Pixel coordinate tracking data
========
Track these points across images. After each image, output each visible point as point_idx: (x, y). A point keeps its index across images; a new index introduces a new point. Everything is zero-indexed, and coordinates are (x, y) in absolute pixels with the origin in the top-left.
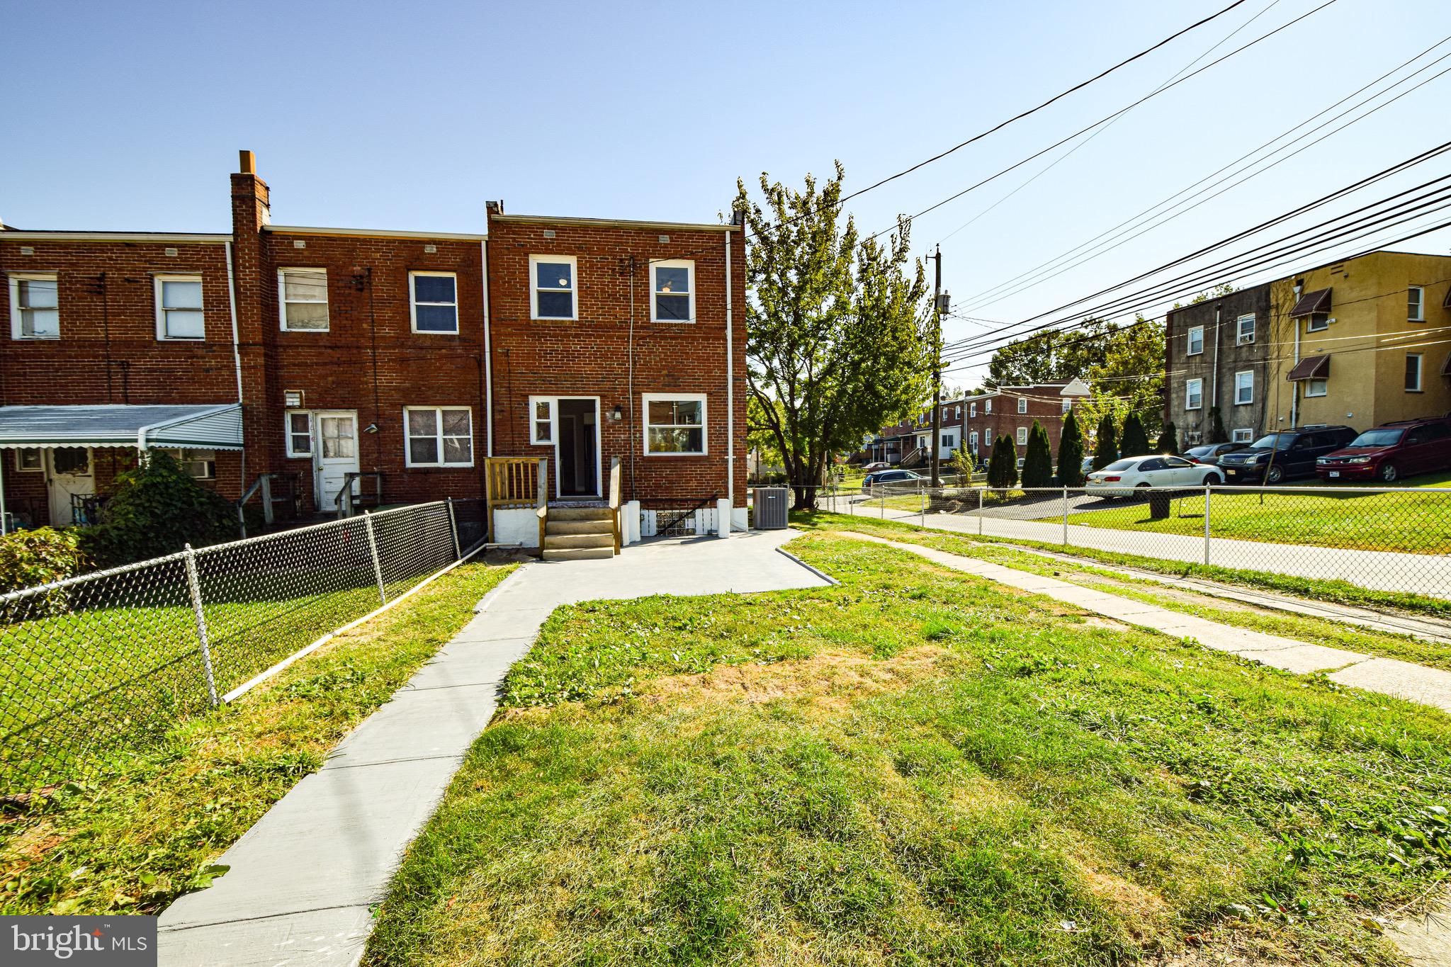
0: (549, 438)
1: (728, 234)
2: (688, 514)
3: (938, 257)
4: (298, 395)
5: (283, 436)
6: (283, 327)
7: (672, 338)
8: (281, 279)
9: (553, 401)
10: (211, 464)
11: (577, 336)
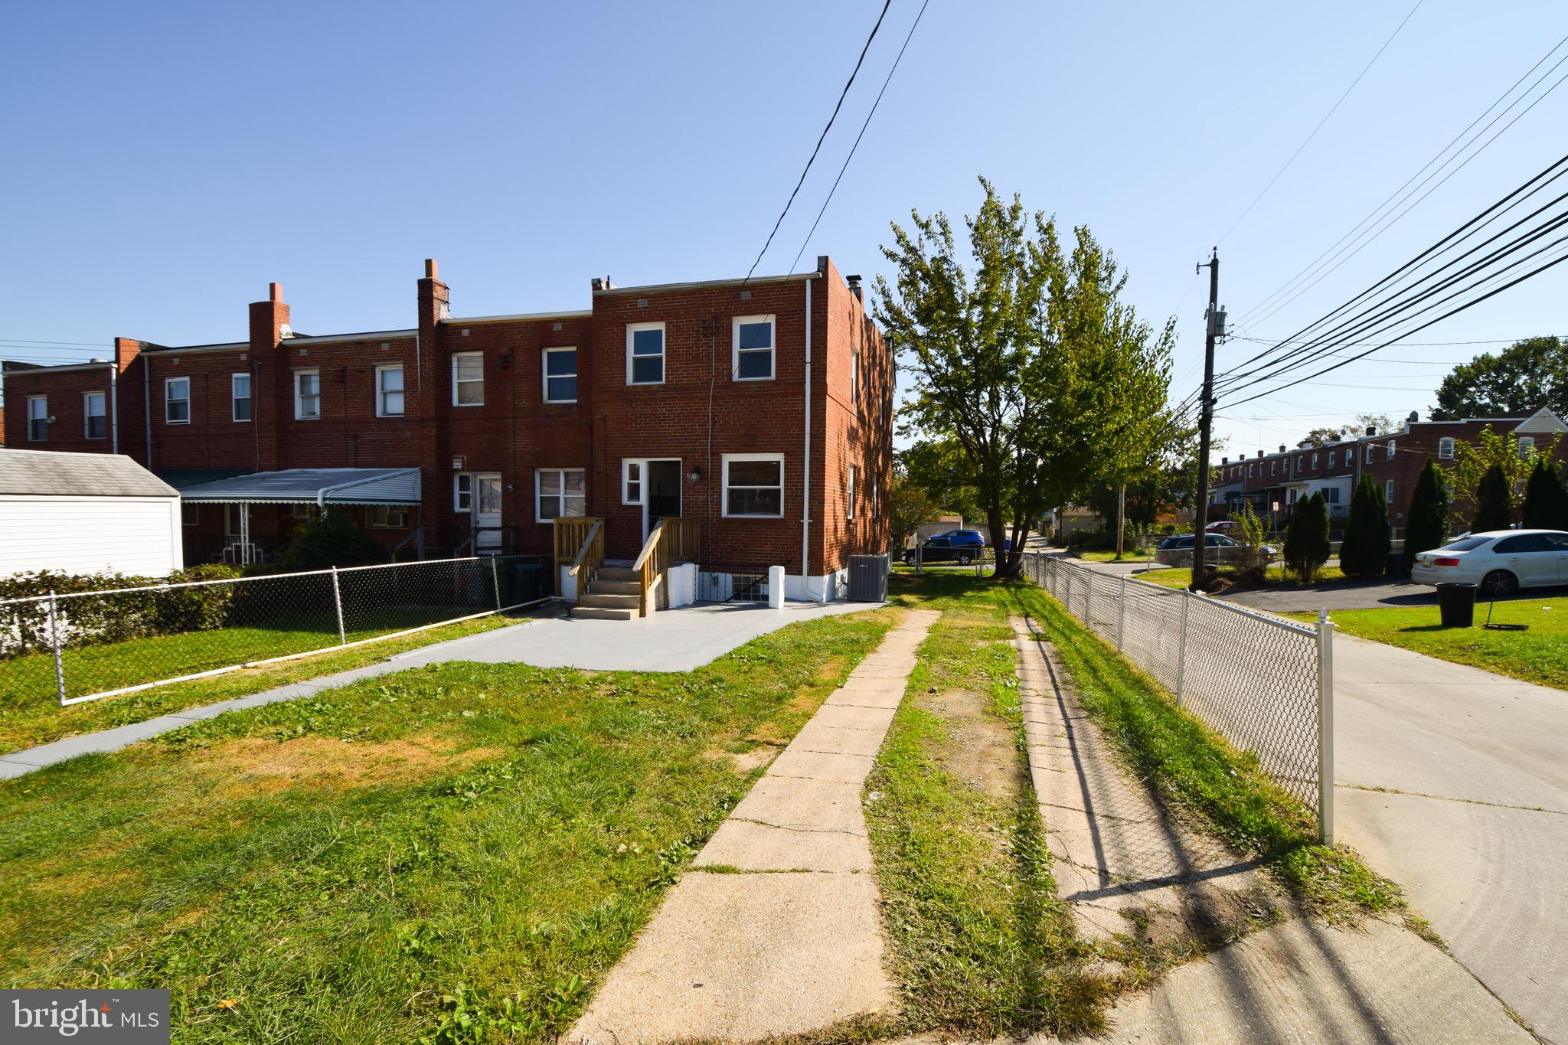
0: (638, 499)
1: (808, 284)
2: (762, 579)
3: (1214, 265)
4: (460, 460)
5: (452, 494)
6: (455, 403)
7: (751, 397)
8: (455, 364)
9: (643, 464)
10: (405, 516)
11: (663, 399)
========
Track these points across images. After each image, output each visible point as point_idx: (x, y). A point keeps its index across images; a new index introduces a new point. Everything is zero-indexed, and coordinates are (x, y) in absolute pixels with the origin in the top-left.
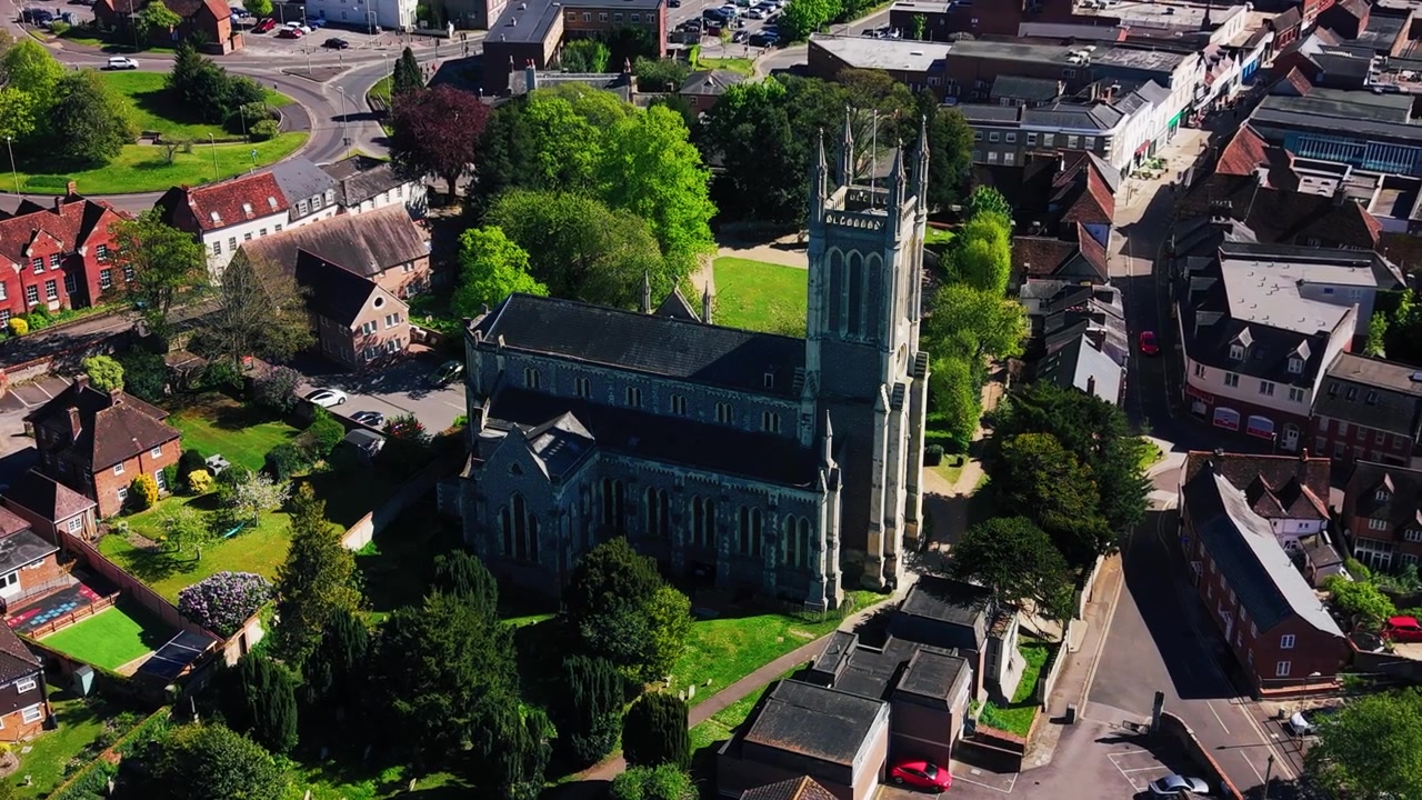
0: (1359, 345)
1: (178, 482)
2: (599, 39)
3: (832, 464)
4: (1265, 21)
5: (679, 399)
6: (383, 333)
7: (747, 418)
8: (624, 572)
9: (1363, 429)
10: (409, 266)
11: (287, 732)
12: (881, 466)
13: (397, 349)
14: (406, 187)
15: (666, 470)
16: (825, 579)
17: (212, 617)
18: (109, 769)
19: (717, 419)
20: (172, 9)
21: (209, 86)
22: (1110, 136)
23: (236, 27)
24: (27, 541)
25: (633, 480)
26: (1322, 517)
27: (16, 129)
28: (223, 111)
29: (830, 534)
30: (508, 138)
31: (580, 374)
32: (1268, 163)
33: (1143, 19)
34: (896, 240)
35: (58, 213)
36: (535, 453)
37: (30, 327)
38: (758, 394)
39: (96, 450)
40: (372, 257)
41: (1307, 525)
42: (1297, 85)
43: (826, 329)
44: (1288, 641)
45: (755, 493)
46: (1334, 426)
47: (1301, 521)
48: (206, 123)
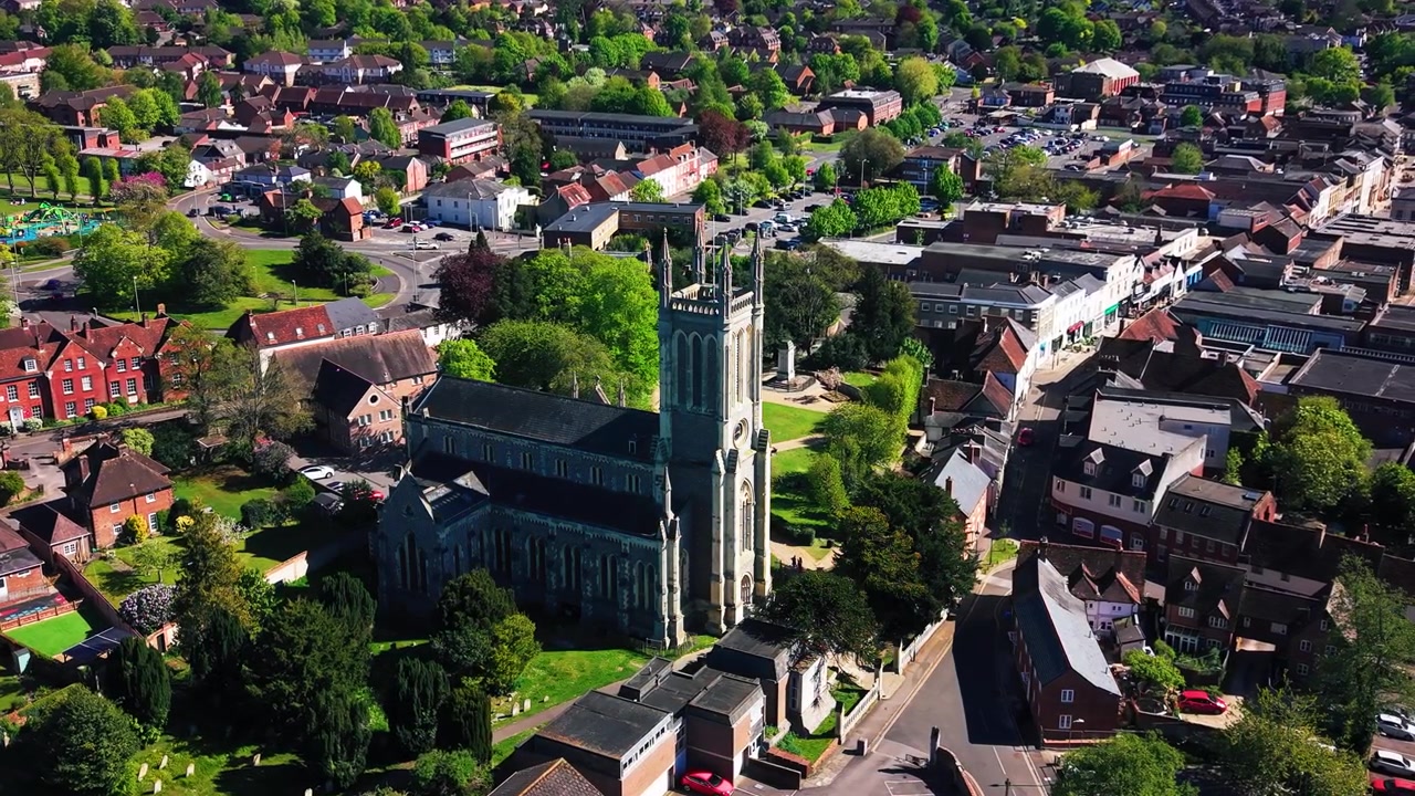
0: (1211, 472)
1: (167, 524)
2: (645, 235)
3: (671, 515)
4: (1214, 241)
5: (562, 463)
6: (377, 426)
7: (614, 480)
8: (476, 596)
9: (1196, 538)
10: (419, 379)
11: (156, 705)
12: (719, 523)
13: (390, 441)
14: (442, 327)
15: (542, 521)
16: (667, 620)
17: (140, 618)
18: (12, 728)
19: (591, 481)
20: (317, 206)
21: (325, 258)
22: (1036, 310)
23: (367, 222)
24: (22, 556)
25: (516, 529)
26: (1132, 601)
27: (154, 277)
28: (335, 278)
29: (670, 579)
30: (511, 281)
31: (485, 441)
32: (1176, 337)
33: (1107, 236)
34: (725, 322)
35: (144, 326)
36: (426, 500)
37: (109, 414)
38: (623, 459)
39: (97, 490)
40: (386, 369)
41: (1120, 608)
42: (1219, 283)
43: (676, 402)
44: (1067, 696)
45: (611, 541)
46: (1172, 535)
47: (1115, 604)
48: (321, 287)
========
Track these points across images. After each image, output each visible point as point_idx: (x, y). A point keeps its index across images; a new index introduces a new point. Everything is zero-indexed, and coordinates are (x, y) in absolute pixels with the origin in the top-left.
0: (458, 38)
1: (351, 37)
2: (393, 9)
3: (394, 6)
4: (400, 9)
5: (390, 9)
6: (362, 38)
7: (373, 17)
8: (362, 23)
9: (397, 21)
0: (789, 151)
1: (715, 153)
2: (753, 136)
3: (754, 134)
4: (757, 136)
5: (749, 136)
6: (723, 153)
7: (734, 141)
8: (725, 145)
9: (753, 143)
========
■ Exercise instructions: In the records above, find the line with "43: (826, 329)"; write out exactly that line and each one after it, stopping after the line with "47: (1301, 521)".

■ Exercise answer:
43: (826, 329)
44: (1288, 641)
45: (755, 493)
46: (1334, 426)
47: (1301, 521)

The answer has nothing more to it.